I have recently purchased a new Seagate disk with a physical sector size of 4096 bytes and a size of 1TB. I have other two 1 TB disks, both with a physical sector disk of 512 byte. One of them has FreeBSD installed on it, while the other one has Windows Vista installed. I want to let the new 4096 bytes/sector disk for Windows Vista and use the two 512 bytes/sector disks for FreeBSD so as to play with RAID and ZFS without worrying about sector sizes.

How could I do it right, without degrading performance and respecting alignments? I had thought of dd and playing with ibs and obs, but I am not sure about it and I do not wish to experiment at low level with a new and expensive disk.


----------



## wblock@ (Nov 15, 2012)

Don't mess with ibs and obs.  Left alone, they will do the right thing, writing 512 bytes for every 512 bytes that are read.

But dd(1) is not the right tool for the job.  Use Clonezilla to copy the disk.

After that, there are two ways to go.  Use a partition tool to realign the partitions, or assume Seagate's "smartalign" works and just ignore it.


----------



## Martillo1 (Nov 15, 2012)

Thanks wblock@, I am not very versed in imaging and cloning tools.


----------



## wblock@ (Nov 15, 2012)

GParted can create and resize partitions, including resizing NTFS partitions without destroying the filesystems on them.


----------



## Martillo1 (Dec 30, 2012)

In the end I was not bold enough to do the move. I have the Windows Vista system so well acquainted and stable for the last three years and half that I preferred keep it that way. Furthermore, it is on a Samsung disk from 2009, well before Seagate bought it, so its reliability should be good.

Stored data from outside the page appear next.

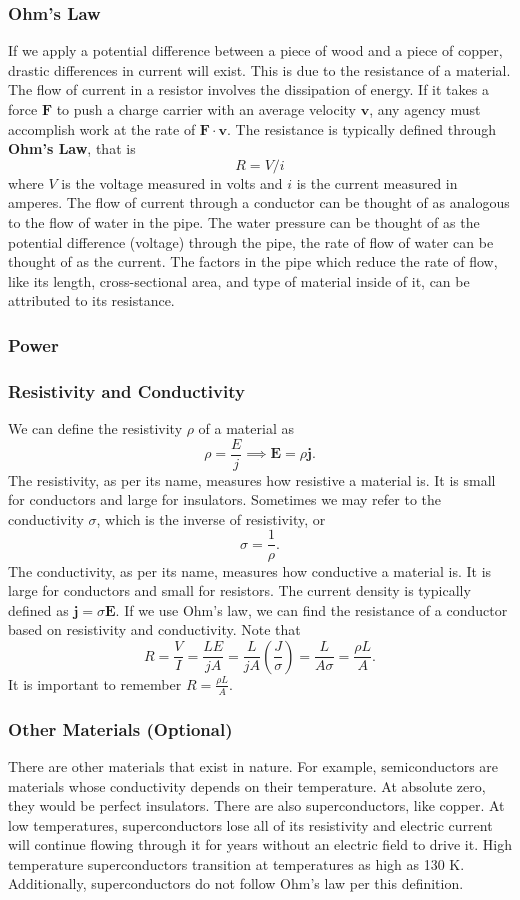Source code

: \documentclass[12pt]{article}
\let\vec\mathbf
\begin{document}
  \subsubsection{Ohm's Law}
  If we apply a potential difference between a piece of wood and a piece of copper, drastic differences in current will exist. This is due to the resistance of a material. The flow of current in a resistor involves the dissipation of energy. If it takes a force $\vec F$ to push a charge carrier with an average velocity $\vec v$, any agency must accomplish work at the rate of $\vec F\cdot \vec v$. The resistance is typically defined through \textbf{Ohm's Law}, that is 
  \[R = V/i\]
  where $V$ is the voltage measured in volts and $i$ is the current measured in amperes. The flow of current through a conductor can be thought of as analogous to the flow of water in the pipe. The water pressure can be thought of as the potential difference (voltage) through the pipe, the rate of flow of water can be thought of as the current. The factors in the pipe which reduce the rate of flow, like its length, cross-sectional area, and type of material inside of it, can be attributed to its resistance.
  \subsubsection{Power}
  
  \subsubsection{Resistivity and Conductivity}
  We can define the resistivity $\rho$ of a material as 
  \[\rho = \frac{E}{j}\implies \vec E = \rho \vec j.\]
  The resistivity, as per its name, measures how resistive a material is. It is small for conductors and large for insulators. Sometimes we may refer to the conductivity $\sigma$, which is the inverse of resistivity, or 
  \[\sigma = \frac{1}{\rho}.\]
  The conductivity, as per its name, measures how conductive a material is. It is large for conductors and small for resistors. The current density is typically defined as $\vec j = \sigma \vec E.$ If we use Ohm's law, we can find the resistance of a conductor based on resistivity and conductivity. Note that 
  \[R = \frac{V}{I} = \frac{LE}{jA} = \frac{L}{jA}\left(\frac{J}{\sigma}\right) = \frac{L}{A\sigma} = \frac{\rho L}{A}.\]
  It is important to remember $R = \frac{\rho L}{A}$. 
  \subsubsection{Other Materials (Optional)}
  There are other materials that exist in nature. For example, semiconductors are materials whose conductivity depends on their temperature. At absolute zero, they would be perfect insulators. There are also superconductors, like copper. At low temperatures, superconductors lose all of its resistivity and electric current will continue flowing through it for years without an electric field to drive it. High temperature superconductors transition at temperatures as high as 130 K. Additionally, superconductors do not follow Ohm's law per this definition. 
\end{document}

What I did was mirroring the two Seagate disks in a ZFS pool, although one was 512 bytes/sector and the other was 4096 bytes/sector. I was able to get an ashift of 12, so no problems from that side.

In normal operation I noticed that writing performance was hindered by the slower drive, which lagged badly behind the faster one, which in turn had many idle times while the other frequently run over 100% busyness as stated by gstat. Reading performance was not so spectacular, since readings where distributed among both disks and adding up, but seldom reaching full potential; it was usual to see both disks working around 50% in sustained reads, and the throughput was halfway between the slower and the faster one.

I ended up detaching the slower disk to dedicate it to other OSes and encryption experiments. I have learnt that there is no much gain by mirroring disks with very different performance, aside safety of data through mirroring and ZFS corrections, but for that purpose it is better to use two disks much more alike, even if they are slow. I am also concerned about the overhead the faster disk puts on the slower in write operations and its impact on reliability.

Note: The area where I have noticed an improvement in performance using my unbalanced mirror is when encryping large files.


----------